June 01, 2012

Preaching to the Choir

I get a lot of politically charged email forwards from people who are blowing the trumpet and trying to rally the troops for their cause. I’m not against their efforts, but they are wasted on me because I’m already politically pro-active and armed for battle. I think it’s like hearing a salvation message preached each Sunday morning when everyone in the audience is already a confessed believer. The message we put out, whether political or spiritual, needs to hit the right audience. We can’t simply spend our time looking for lost sheep amongst those who are already in the fold.

2 comments:

Steve Corey said...

Gail;

-----Think about what a population is. 350,000,000 individuals, in our American case. Each one being an individual is an instructive thought. Each is a collection of uniquely mixed and matched character traits, beliefs, ideologies, personal tendencies, and right on through the list of countless aspects making up being human. So what? So any categorization of people necessary to understand the possibilities of an action or event or situation is possible. We know just by common experience that the population sorts into a generally leaning to the left category and a generally leaning right category, with a catch 22 category somewhere between the two. And you are correct about the effect of preaching to the choir by the circulation of messages amongst those we know to be in general agreement with us. They make a category to which we belong. Each category is a choir to which those within it preach. And within each category are sub-categories, also being choirs, also listening to sermons of their own. The circulated and re-circulated messages form cores of thinking to which individuals more likely attach more because they feel secure within the category of its circulation than they do because they've studied the messages assumptions and assertions and found them to be correct.
-----This Balkanization is sad. It ruins the perception the entire population should never forget: the whole population is itself a category deserving proper respect from all its sub-categories and owing proper respect to all its sub-categories right down to the level of the 350,000,000 sub-categories containing only one member each - the individual. And what is “proper respect“, since the term itself implies there is also an “improper respect“? Dictionaries tell us that “respect” is the state of showing esteem and admiration and deference to something. Then Charles Manson and Adolf Hitler probably would have had respect for one another. Barak Obama, Chairman Mao, Fidel Castro, and like thinkers share much respect. So also, many of us highly respect Billy Graham and Hal Lindsay and Ronald Reagan but don’t respect Little Barry-O much and probably Mao and Fidel none. The reason we respect some and not others?

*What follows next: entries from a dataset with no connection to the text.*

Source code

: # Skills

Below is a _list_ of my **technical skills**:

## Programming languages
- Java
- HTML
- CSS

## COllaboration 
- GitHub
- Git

Their messages match or don’t match the categories to which we gravitate. That’s not necessarily proper.
-----Proper is about good. Good is made of true and beneficial. Proper respect is esteem, admiration, and deference to someone for the good in his or her message rather than for its alliance to the other messages of our own category. Then of course, we reach that time for the age-old question, “Who’s to say what’s true or beneficial?”
-----Nobody, really. “True” says plenty for itself. So does beneficial. And they both say it plainly, clearly, and loudly enough for any darned old fool who honestly wants to know true and beneficial to discover them. That is what the Bible tells us, too. “Seek and you will find. Knock and it will be opened.” And the fool will become wise through truth’s revelation of itself.
-----But don’t let the wise man go silent. We do not have enough wisdom in any choir today. Many messages circulating amongst the choir are important to keep circulating because they originate from properly respectable hearts. Other messages carry enough taint that your wisdom will show them their way to the trash can. In such a manner of passing on what is good and trashing what isn’t, you participate in elevating the respect of your own choir.

Love you all,
Steve Corey

Steve Corey said...

Gail;
-----I was listening to Rush Limbaugh just now. A young lady caller related a story about a Marine she shared a commercial flight with. While boarding the flight she told him she was a very active Tea Party member, and she thanked him for his services. But he shelved her thanks for a moment and told her how the Occupy Wall Street crowd and other subversive elements create major doubt in a man while he stands in the path of bullets for the country and way of life against which such ones protest. He then told her that seeing the Tea Party defending their country at home more than restores the assurance of why they stand for us on the battlefield. In fact, he told her, it strengthens their resolve all the more. Then he thanked her for her service.
-----I too am mindful about choir preaching. But mostly I understand the effect is more importantly in just knowing good folks are still soldiering for the place of truth and human decency in our interrelationships (of which politics is merely a sub-category) than it is in whatever tidbit of information within an email. I think we all fight harder when we each perceive all are fighting. So, merely getting those emails shows me others are on the battlefront, even though I usually have known what their emails state long before I’ve gotten them. And I trust forwarding one will make the same effect upon another.